Essas eram as únicas palavras que Cuddy conseguia pensar. Ela passa os olhos mais uma vez sob o documento em suas mãos. Mais um processo judicial contra House. Mais uma reunião agonizante com o conselho. Manco desgraçado. Ela não se importava com o processo, logo tudo estaria resolvido. No entanto, ela o havia advertido várias e várias vezes. E ele a ignorara completamente.
Mas ele ia pagar. Se o conselho ia comer-lhe a carne, ela ia esfolar ele antes. Ela joga o papel sobre a mesa e sai do seu escritório. Cuddy estava possessa, a raiva a dominara de maneira extraordinária. Seu rosto queimava, ela sentia o sangue pulsando rapidamente em suas veias. No corredor que dava acesso à sala de House, podia se ouvir claramente o som dos saltos Salvatore Ferragamo batendo violentamente contra o chão.

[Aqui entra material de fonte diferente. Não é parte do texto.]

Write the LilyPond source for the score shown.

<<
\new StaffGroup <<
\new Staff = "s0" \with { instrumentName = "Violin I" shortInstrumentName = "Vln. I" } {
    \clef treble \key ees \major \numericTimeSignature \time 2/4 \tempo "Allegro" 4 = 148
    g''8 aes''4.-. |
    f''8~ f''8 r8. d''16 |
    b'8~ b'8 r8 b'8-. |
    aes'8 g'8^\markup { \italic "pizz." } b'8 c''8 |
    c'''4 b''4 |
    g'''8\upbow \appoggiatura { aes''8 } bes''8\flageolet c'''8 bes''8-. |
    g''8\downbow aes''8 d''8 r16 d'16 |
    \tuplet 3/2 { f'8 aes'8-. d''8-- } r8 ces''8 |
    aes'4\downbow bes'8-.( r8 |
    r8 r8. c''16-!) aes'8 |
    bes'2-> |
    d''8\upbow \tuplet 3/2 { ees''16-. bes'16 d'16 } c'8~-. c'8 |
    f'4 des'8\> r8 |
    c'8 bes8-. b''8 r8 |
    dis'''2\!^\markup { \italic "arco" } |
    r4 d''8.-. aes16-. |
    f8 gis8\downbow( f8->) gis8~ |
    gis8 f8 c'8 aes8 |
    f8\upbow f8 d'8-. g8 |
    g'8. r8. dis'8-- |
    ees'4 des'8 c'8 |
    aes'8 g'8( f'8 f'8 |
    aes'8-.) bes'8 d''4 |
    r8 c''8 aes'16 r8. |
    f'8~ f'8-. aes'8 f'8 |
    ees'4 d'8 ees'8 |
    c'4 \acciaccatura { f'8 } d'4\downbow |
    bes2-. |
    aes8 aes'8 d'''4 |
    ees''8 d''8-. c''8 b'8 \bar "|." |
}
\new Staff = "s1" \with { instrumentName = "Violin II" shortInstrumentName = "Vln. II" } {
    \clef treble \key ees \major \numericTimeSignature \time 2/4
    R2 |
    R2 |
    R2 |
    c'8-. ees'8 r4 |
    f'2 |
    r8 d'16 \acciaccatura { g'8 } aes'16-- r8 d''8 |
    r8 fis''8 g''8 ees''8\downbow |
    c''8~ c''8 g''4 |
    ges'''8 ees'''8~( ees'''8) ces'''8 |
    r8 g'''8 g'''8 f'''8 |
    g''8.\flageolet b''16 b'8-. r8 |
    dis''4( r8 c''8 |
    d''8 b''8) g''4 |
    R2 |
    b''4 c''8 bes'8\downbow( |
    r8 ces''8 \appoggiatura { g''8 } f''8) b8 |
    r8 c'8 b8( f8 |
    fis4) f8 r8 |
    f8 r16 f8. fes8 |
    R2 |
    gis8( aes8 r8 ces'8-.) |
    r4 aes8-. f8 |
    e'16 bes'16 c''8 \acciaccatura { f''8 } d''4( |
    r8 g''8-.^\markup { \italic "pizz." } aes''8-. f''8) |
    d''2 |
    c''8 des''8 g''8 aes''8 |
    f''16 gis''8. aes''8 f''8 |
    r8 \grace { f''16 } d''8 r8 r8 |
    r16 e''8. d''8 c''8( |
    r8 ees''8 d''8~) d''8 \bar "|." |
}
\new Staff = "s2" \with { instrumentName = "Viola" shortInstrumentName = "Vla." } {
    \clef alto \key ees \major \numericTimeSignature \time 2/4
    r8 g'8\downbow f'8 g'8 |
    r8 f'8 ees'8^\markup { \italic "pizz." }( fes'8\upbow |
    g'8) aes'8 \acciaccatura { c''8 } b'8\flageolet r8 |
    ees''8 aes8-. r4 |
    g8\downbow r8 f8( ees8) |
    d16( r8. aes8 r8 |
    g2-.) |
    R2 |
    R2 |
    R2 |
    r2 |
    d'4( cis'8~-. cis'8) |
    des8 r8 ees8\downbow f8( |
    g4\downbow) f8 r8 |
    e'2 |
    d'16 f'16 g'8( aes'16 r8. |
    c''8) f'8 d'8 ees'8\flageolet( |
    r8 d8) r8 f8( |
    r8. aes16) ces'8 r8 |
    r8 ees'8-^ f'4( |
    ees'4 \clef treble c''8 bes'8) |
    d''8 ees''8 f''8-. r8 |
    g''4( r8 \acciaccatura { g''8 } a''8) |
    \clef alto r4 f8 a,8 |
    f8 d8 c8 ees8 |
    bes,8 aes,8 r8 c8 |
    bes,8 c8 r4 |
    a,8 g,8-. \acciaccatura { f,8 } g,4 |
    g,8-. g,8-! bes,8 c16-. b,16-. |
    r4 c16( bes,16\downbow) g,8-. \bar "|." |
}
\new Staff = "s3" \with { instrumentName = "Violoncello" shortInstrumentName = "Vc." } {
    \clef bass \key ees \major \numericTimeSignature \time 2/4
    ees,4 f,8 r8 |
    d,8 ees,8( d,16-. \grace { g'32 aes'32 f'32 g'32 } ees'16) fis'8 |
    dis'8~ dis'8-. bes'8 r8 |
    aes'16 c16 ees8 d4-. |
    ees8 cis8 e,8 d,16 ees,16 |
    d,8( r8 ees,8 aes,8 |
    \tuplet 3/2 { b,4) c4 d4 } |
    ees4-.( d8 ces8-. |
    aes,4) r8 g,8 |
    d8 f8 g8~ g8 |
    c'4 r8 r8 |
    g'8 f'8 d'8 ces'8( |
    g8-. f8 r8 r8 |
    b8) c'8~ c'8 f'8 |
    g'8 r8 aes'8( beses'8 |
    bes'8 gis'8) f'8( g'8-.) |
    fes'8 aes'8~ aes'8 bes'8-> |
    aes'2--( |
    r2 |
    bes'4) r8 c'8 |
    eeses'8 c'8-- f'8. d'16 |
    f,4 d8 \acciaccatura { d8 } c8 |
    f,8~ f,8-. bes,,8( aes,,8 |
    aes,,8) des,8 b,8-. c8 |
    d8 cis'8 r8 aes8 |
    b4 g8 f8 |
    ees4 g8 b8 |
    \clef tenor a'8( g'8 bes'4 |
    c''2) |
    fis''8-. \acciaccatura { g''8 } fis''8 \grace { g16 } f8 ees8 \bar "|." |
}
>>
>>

Apoiando um dos braços na porta, ela a abriu com extrema violência.

Talvez ela não estivesse preparada para a cena a seguir. House e Stacy estavam no meio de um beijo pra lá de caliente, e palidez ainda não era a palavra correta para descrever o rosto deles ao vê-la. Stacy notou a postura rígida de Cuddy, e saiu da sala tão rápido quanto pôde. Cuddy nem sequer se dera ao trabalho de olhar para ela. House, despreocupado, olha-a nos olhos, analisando a linguagem corporal dela, enquanto Cuddy o encarava furiosa. Ela estava mesmo com raiva. O modo como seu maxilar rangia demonstrava um ódio visceral.

"Eu disse pra você não fazer a lobotomia. E você fez, portanto, você vai ficar suspenso. Sua equipe vai trabalhar em outro departamento por pelo menos uma semana."

"Porque não é minha obrigação lembrá-lo que eu sou sua chefe."

"Também não é minha obrigação olhar para seu enorme traseiro cósmico."

"House" – ela suspira, e indica que vai sair da sala. Mas volta a tempo de terminar – " Faça seu maldito trabalho."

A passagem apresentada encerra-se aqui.